Set exercise
Answer these questions using the passage about Io below:
1. By up to how much can Io bloat or shrink?
2. How high can the lava on Io rocket?
3. What does the frequency of lava spillovers do to Io's surface?

#### Selected excerpt ####

There are plumes aplenty on Io, Jupiter’s volcanic satellite and one of its Galilean moons. Where Ganymede has an introverted warm core sandwiched with ice, Io is its extroverted sibling, expelling eruptions of colors from its yellowish, animated surface. But perhaps the most fascinating aspect of Io, aside from its resemblance to pizza, is its crust’s capacity to rise.

Io is locked in Jupiter’s orbit, but as the innermost moon, gravitational forces from nearby Ganymede and Europa jostle her on an irregular path. The tidal stresses are so powerful that Io can bloat or shrink up to about 330 feet (or 100 meters). The phenomenon is similar to the heat that’s emitted from a wire that’s bent back and forth rapidly, as scientists the Hawaiian Volcano Observatory explain. Earth bulges, too, which also coincides with our ocean tides, but it’s infinitesimal compared to Io’s swelling and can only be measured using very sensitive tools.

Hot Cheesy Moon

Credit: NASA/JPL

As Io’s rocky crust expands, the friction generates a lot of heat, and that’s what fuels the moon’s molten innards. It’s big part of Io’s charisma; she’s expressive and regularly changes her appearance — at least on the face we can see, since she always keeps one side facing away from Jupiter. The frequency of lava spillovers wipes the surface clean of craters, and those that do form don’t last too long.

The lava isn’t your standard burble, either: It can rocket up to 250 miles (about 400 km) high. The most renowned plume comes from a volcano named Prometheus, an eruption that wandered nearly 50 miles (75 to 95 km) between images taken by Voyager flybys in the 1970s and Galileo two decades later.

Hot Cheesy Moon

Credit: NASA/JPL

It’s not the first time Io’s volcanoes seem to have picked up and moved. Using computer models, researchers noticed volcanoes shifted to where they shouldn’t be, and they would have written it off as an anomaly if it wasn’t a distinctive pattern. A study published last year suggests a hybrid model of gravitational smooshing and friction from an underground magma ocean. Best of all, that points to possible life, a potential that pops up in oceans all over the solar system.

#### Excerpted data ####

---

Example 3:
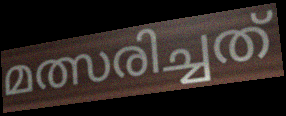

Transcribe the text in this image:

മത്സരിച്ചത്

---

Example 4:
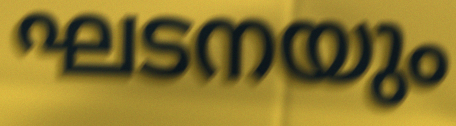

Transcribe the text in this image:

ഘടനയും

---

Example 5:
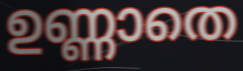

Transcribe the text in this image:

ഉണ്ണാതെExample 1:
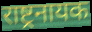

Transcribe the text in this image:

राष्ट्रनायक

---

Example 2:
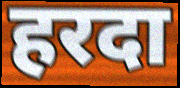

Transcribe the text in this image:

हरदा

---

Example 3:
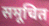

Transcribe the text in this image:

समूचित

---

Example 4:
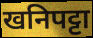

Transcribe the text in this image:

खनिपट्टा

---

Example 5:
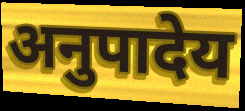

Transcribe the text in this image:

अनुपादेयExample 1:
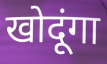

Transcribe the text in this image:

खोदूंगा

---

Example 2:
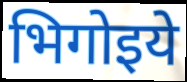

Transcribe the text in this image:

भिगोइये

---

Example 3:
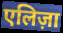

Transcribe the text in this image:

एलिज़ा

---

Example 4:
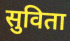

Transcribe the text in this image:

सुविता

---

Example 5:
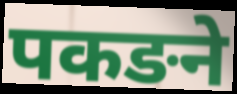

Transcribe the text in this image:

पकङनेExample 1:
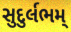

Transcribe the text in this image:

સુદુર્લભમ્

####
#### Excerpted data ####

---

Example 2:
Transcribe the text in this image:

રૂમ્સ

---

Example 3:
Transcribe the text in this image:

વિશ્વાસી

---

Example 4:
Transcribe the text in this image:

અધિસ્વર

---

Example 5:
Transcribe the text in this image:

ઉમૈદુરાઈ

####

Task solution
1. Up to about 330 feet (100 meters).
2. Up to 250 miles (about 400 km) high.
3. It wipes the surface clean of craters, and those that do form don't last long.